課題一覧:
(a) 引用文の「この記事は依存症における本来」から始まって「のどこかで決断することです。」で終わる部分を、「福祉職」を「支援職」に置き換えて書き出してください。
(b) 引用文について、次の質問に答えてください。
(i) 記事が更新されたのはいつですか。
(ii) 「底つき」という言葉を聞くことがあるのは、何に参加しているときですか。
(iii) 真の底つきとは、人生のどこかで何をすることですか。

(2020/03/11記事更新)自助グループのミーティングに参加していると「底つき」という言葉を聞くことがあります。
この記事は依存症における本来の底つきとは何を指しているのかについて解説しています。
1.依存症における本来の底つきとは何か?
ある依存症からの回復を目指す施設の指導者が次のように言われたことがあります。
「以前は底つきと言うと『本人が底つきを体験しないと、他の人が何をしても無駄』みたいな言い方がされてきました。これは徹底的に間違った理解であり、結局福祉職の人々が何もしない言い訳に使われていたということも出来ます」
真の底つきとは「こんなことをしていてはいけない。私は回復を目指して歩み始めなければ大変なことになる」と人生のどこかで決断することです。
そしてそのような決断をし、歩みをなし、あとから振り返ったときに「あの時が、まさしく底つきだったんだ」と思うものです。

提供データ:
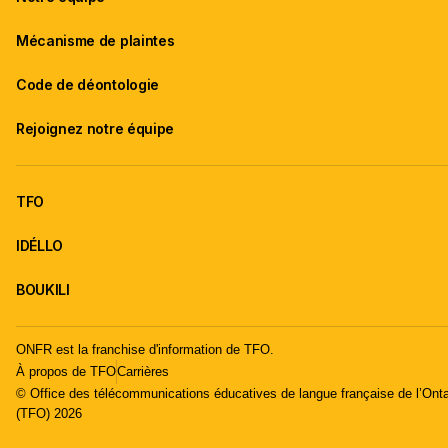
Mécanisme de plaintes
Code de déontologie
Rejoignez notre équipe
TFO
IDÉLLO
BOUKILI
ONFR est la franchise d'information de TFO.
À propos de TFO
Carrières
© Office des télécommunications éducatives de langue française de l’Onta
(TFO) 2026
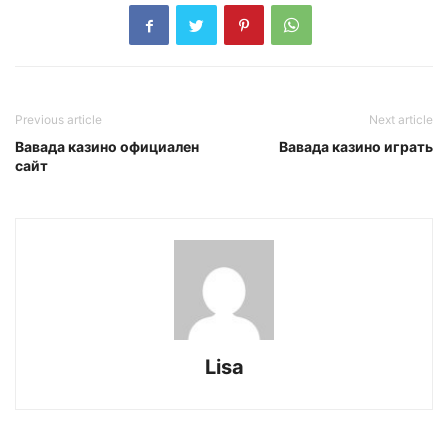
Previous article
Next article
Вавада казино официален
Вавада казино играть
сайт
Lisa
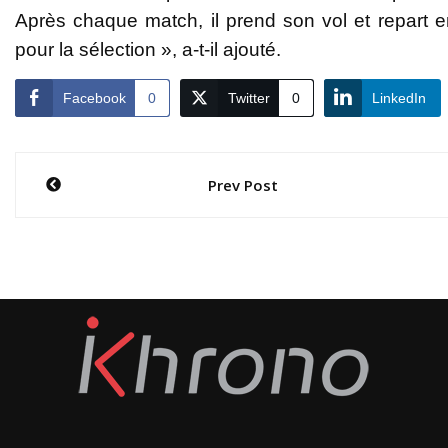
Après chaque match, il prend son vol et repart en
pour la sélection », a-t-il ajouté.
Facebook
0
Twitter
0
LinkedIn
Navigation
Prev Post
de
l’article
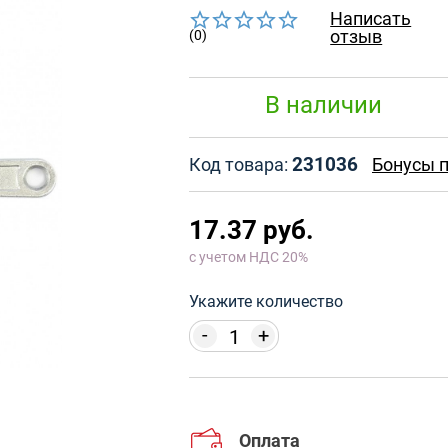
Написать
отзыв
(0)
В наличии
231036
Код товара:
Бонусы п
17.37 руб.
с учетом НДС 20%
Укажите количество
-
+
Оплата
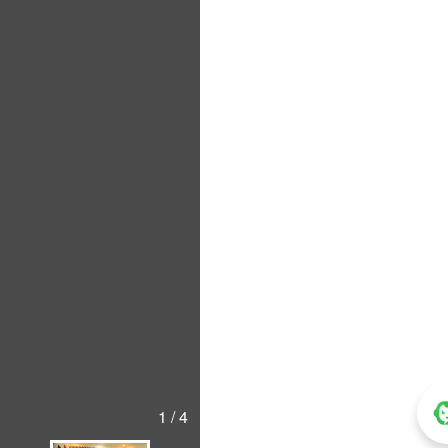
1 / 4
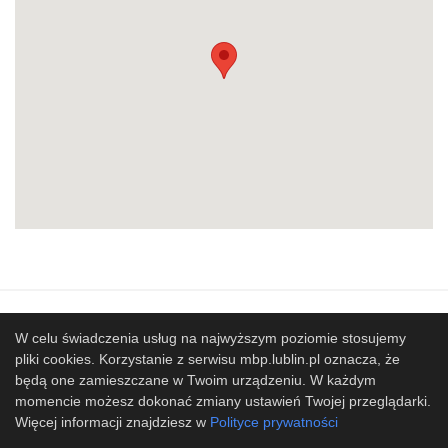
Mapa strony
SBP
Sponsorzy
W celu świadczenia usług na najwyższym poziomie stosujemy
pliki cookies. Korzystanie z serwisu mbp.lublin.pl oznacza, że
Współpracujemy
będą one zamieszczane w Twoim urządzeniu. W każdym
© 2017 Miejska Biblioteka Publiczna im. Hieronima
momencie możesz dokonać zmiany ustawień Twojej przeglądarki.
Łopacińskiego w Lublinie
Więcej informacji znajdziesz w
Polityce prywatności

解答:
(a)
この記事は依存症における本来の底つきとは何を指しているのかについて解説しています。
1.依存症における本来の底つきとは何か?
ある依存症からの回復を目指す施設の指導者が次のように言われたことがあります。
「以前は底つきと言うと『本人が底つきを体験しないと、他の人が何をしても無駄』みたいな言い方がされてきました。これは徹底的に間違った理解であり、結局支援職の人々が何もしない言い訳に使われていたということも出来ます」
真の底つきとは「こんなことをしていてはいけない。私は回復を目指して歩み始めなければ大変なことになる」と人生のどこかで決断することです。

(b)
(i) 2020/03/11
(ii) 自助グループのミーティング
(iii) 「こんなことをしていてはいけない。私は回復を目指して歩み始めなければ大変なことになる」と決断すること